Noel Halle
Place Born
ParisPlace Died
ParisBio
The grandson of the Rouen artist, Daniel Halle (1614-1675), and son of Claude-Guy Halle, Rector of the Academy of Painting (1652-1736), Noel Halle was the pupil both of his father and of Jean Restout, his brother-in-law. In 1734 he won the second Prix de l’Academie, in 1736 the Premier Prix, and studied at the French Academy in Rome from 1737 until 1744 under the direction of Jean-Francois de Troy. Agree at the Academie in 1746, Halle exhibited at the Salon until 1779. In 1748 he became an academicien with The Contest of Minerva and Neptune (Paris, Musee du Louvre) and was elected Adjunct Professor in the same year and Professor in 1755. In 1770 he was appointed Inspector of the Gobelins factory and in 1775 was given the responsibility for reorganising the French Academy in Rome, for which task he was reward by being made a Chevalier of the Order of Saint Michael. He became Rector of the Academy of Painting in 1781, the year of his death.
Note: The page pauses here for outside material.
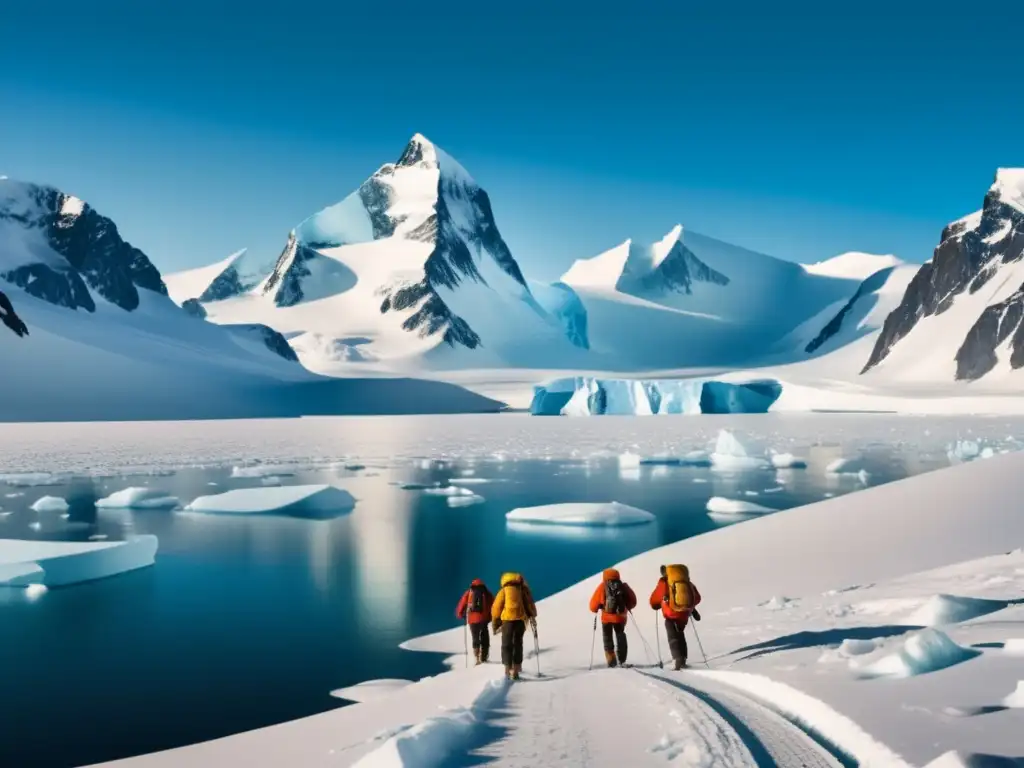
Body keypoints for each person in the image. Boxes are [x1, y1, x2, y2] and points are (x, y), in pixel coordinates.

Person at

An artist of incontestable gifts, Halle was at ease in all genres. As a history painter, he received royal commissions for work at the Trianon, Choisy, the Petit Trianon, and for the Batiments; he worked for the Gobelins factory (Atalanta and Hippomenes, 1765, Saint-Etienne, Musee d’Art Moderne), for the city of Paris and for the King of Poland. He painted a number of religious works, such as St Vincent de Paul Preaching for the cathedral of Saint-Louis at Versailles (1761, in situ) and St. Peter Delivered from Prison for the church of Saint-Pierre de Saint-Chamond (1764, in situ), decorated ceilings and friezes in private houses, painted portraits and genre scenes, which are lively and realistic (The Education of the Rich and The Education of the Poor, 1765, Private Collection).
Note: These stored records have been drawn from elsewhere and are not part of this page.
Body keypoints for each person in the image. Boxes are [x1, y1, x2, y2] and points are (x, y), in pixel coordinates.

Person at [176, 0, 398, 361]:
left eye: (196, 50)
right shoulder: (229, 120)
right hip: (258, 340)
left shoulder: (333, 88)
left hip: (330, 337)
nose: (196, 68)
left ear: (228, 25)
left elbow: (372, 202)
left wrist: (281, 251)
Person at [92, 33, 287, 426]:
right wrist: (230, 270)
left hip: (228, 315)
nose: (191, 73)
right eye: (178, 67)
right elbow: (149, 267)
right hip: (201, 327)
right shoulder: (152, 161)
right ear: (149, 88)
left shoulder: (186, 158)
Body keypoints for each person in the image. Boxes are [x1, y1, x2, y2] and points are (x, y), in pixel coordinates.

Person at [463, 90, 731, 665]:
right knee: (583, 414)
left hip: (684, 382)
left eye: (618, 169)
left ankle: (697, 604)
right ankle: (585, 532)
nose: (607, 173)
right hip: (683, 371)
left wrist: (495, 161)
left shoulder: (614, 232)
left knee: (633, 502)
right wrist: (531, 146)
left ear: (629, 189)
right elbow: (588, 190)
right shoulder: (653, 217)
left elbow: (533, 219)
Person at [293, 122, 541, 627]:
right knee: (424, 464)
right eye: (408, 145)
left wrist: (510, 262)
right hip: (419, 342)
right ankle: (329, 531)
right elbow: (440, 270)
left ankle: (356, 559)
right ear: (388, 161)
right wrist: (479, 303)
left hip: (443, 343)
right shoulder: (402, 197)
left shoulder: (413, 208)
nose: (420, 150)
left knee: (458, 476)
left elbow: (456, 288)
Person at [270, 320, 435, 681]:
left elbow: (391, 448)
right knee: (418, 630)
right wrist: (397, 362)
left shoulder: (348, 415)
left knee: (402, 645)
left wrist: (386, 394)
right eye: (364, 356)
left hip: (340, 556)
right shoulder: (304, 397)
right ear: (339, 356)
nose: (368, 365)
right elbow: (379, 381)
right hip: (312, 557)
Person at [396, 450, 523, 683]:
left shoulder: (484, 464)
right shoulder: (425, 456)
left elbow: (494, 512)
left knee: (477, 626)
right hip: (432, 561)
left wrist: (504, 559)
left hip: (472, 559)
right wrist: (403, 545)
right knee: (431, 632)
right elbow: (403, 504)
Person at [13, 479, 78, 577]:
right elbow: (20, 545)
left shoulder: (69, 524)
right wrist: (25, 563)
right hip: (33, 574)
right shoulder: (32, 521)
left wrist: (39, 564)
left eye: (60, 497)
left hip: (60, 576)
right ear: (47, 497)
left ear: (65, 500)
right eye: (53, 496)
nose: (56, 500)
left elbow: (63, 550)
The atmosphere of his compositions is airy and luminious, with architecture and perspective well observed, and his style is easily recognizable by the sense of movement i the action of his characters, with their curving, elongated outlines and huge gnarled reddish hands, and by the ease with which he disposes them within the composition. His colour, occasionally sombre and roseate at the beginning of his career, quickly lightened, becoming more luminious, with pastel tonalities mingling with sharp, vivid tints. His female faces, oval, and even chubby, are characteristic: a retrousse nose, hair tucked up in a kerchief tied high on the head, while his happy, dimpled and rosy cherubs are veritable signatures. Halle’s rapid touch and heavy impasto in the oil sketches become freer and more fluid in the completed works. A prolific draughtsman, he uses red chalk, charcoal heightened with white, pen and wash and wash on its own worked with pencil point, water-color, and most happily pastel.